Up until this season, Pete Campbell had largely been Don Draper's punching bag, reduced to living an echo of a life inferior to Don's own. But recently, it's becoming clear that Pete has truly harnessed a bit of Don in himself (Don even acknowledges this in the episode Signal 30). Indeed, Pete's been staying in the city overnight with Beth, a woman who began the season as nothing more than a sexual fantasy, while leaving Trudy to raise his child alone at home.
But in this episode, Pete's forced to come to terms with his short-lived fantasy. Sent to the hospital to undergo electroshock therapy, Beth's mind is wiped clean of Pete's very existence. So when he tries to reignite their relationship, it becomes clear that he's speaking to a complete stranger, a shell of a person, a phantom. Instead, he poses as friend who's in the wrong room and in the process, bids farewell not just to the Beth he once knew, but to the illusion of a happy life: "He needed to vent off some steam. He needed adventure. He needed to feel handsome again. He needed to feel that he knew something, that all this aging was worth something." Gazing at this past life - a life that seemed happy from the outside but was hollow on the inside - Pete, like Don's own realization in The Wheel, can't admit his own unhappiness until it's too late. Both men pursue something fleeting, something evanescent, something ghostly, without regard or recognition of the lives they already have. When will these boys learn?
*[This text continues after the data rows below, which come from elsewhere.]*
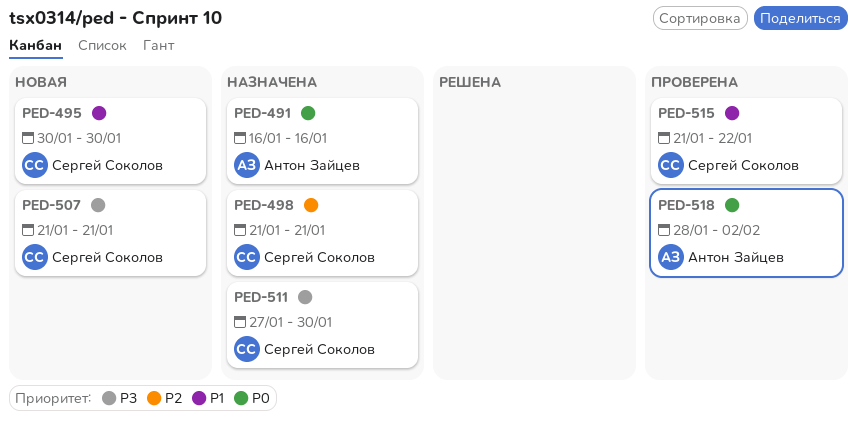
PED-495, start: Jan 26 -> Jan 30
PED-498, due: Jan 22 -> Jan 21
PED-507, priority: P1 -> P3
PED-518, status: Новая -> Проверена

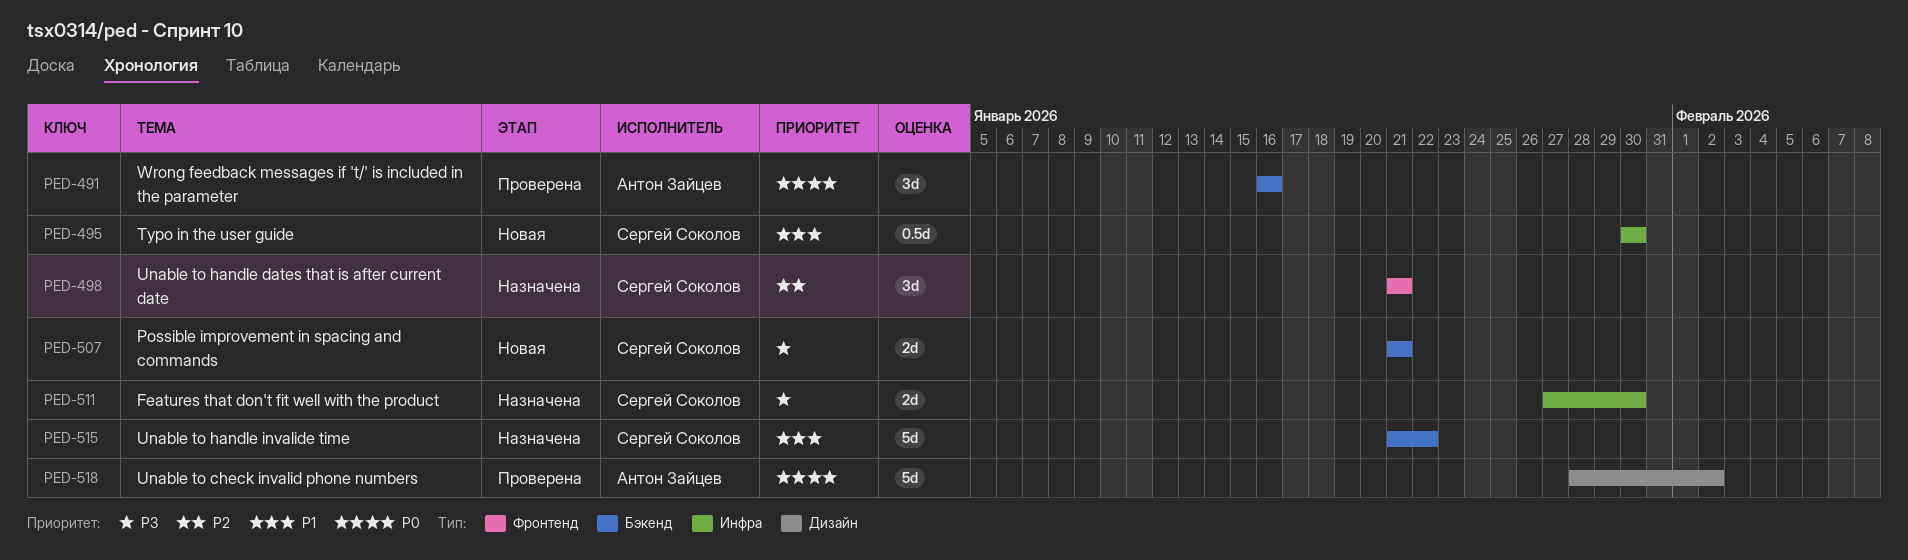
PED-491, status: Назначена -> Проверена
PED-515, status: Проверена -> Назначена

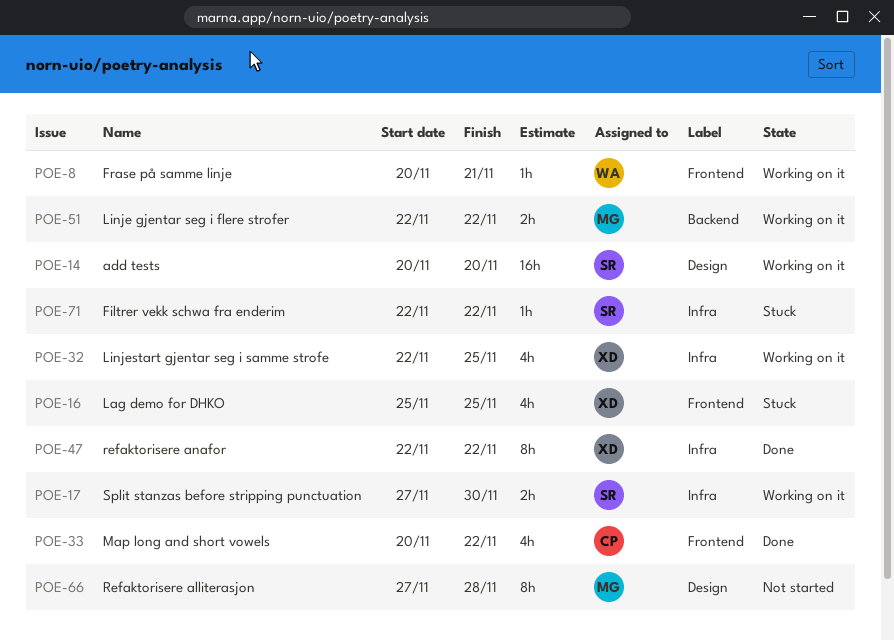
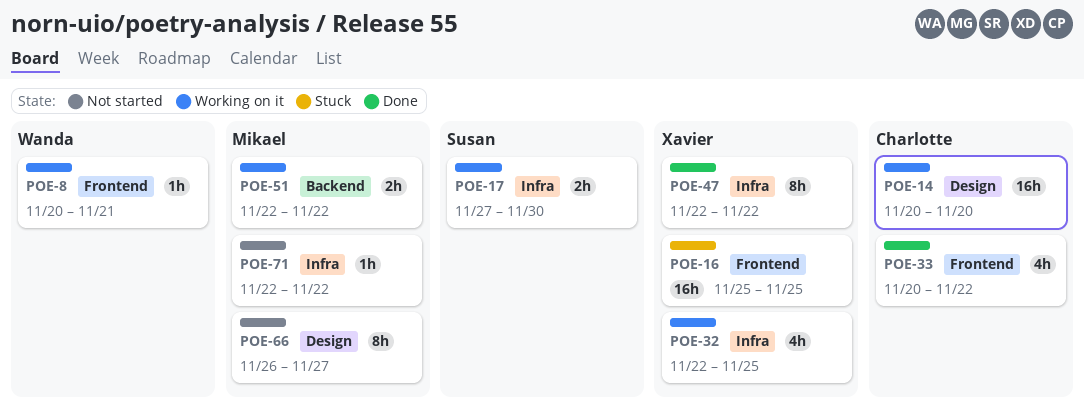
POE-14, owner: Susan -> Charlotte
POE-16, estimate: 4h -> 16h
POE-66, start: Nov 27 -> Nov 26
POE-66, due: Nov 28 -> Nov 27
POE-71, status: Stuck -> Not started
POE-71, owner: Susan -> Mikael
Speaking of letting things fester, Don's toothache in the episode prompts him to finally come to terms with all that's rotten in his life. Indeed, Don's journey this season has largely been passive - Bert Cooper even went so far as to remark, "You've been on love leave." But Don's transformation from philandering ad executive to honest husband has been reflected through Megan, his new wife. Throughout the season, Megan has proven she can be as motherly - if not more - than Betty Draper; and she's proven she can support Don and be happy about it. But has Don been happy? Indeed, it's also this same youth that forces Megan to wrestle with her own doubts as a wife and as a woman. At one point, Megan pleads with Don for a chance to audition for a commercial, which plays as a distant echo of Betty's own ambitions to rekindle her modeling career in Season 1. Don tells her she's above commercials, that she shouldn't concern herself with petty work. She immediately concedes only to rush to the bathroom and quietly sob. Even Megan's mom, in town visiting, tells her to grow up, to stop chasing her childhood dreams, to forget the ghosts of desires she once held.
But later on, Don gets a chance to watch Megan's audition tape. Sitting alone in the dark, Don seems to be transported to another time and another place, to a moment in his life when he actually understood what happiness meant. And like his nostalgic moment of reflection in The Wheel - as he stood in the dark, gazing at Betty's smiling face, reminiscing of a time long gone - is there any doubt Don's watching his own hopes and dreams vanish before his eyes? He's been here before with Betty; but will he learn to hold onto Megan or let her slip through his fingers too? Will he grow from this season's excursions or simply revert back to the old Don Draper?
In classic Mad Men form, this question is left unanswered. "Are you alone?" a sexy lady coos to Don Draper as he sits alone at the bar, sipping on his trademark Old Fashioned. He doesn't answer; and this question lingers like a dark cloud not necessarily because Don doesn't know what to say, but because we already know the answer to this question. He's just congratulated Megan on landing the commercial; and he's just let her go to chase her dreams. But even as he walked away from her, slowly engulfed by the darkness as Nancy Sinatra's You Only Live Twice played, I couldn't help but feel Don losing a sliver of himself with each step, fading into nothingness, heading towards his inevitable freefall.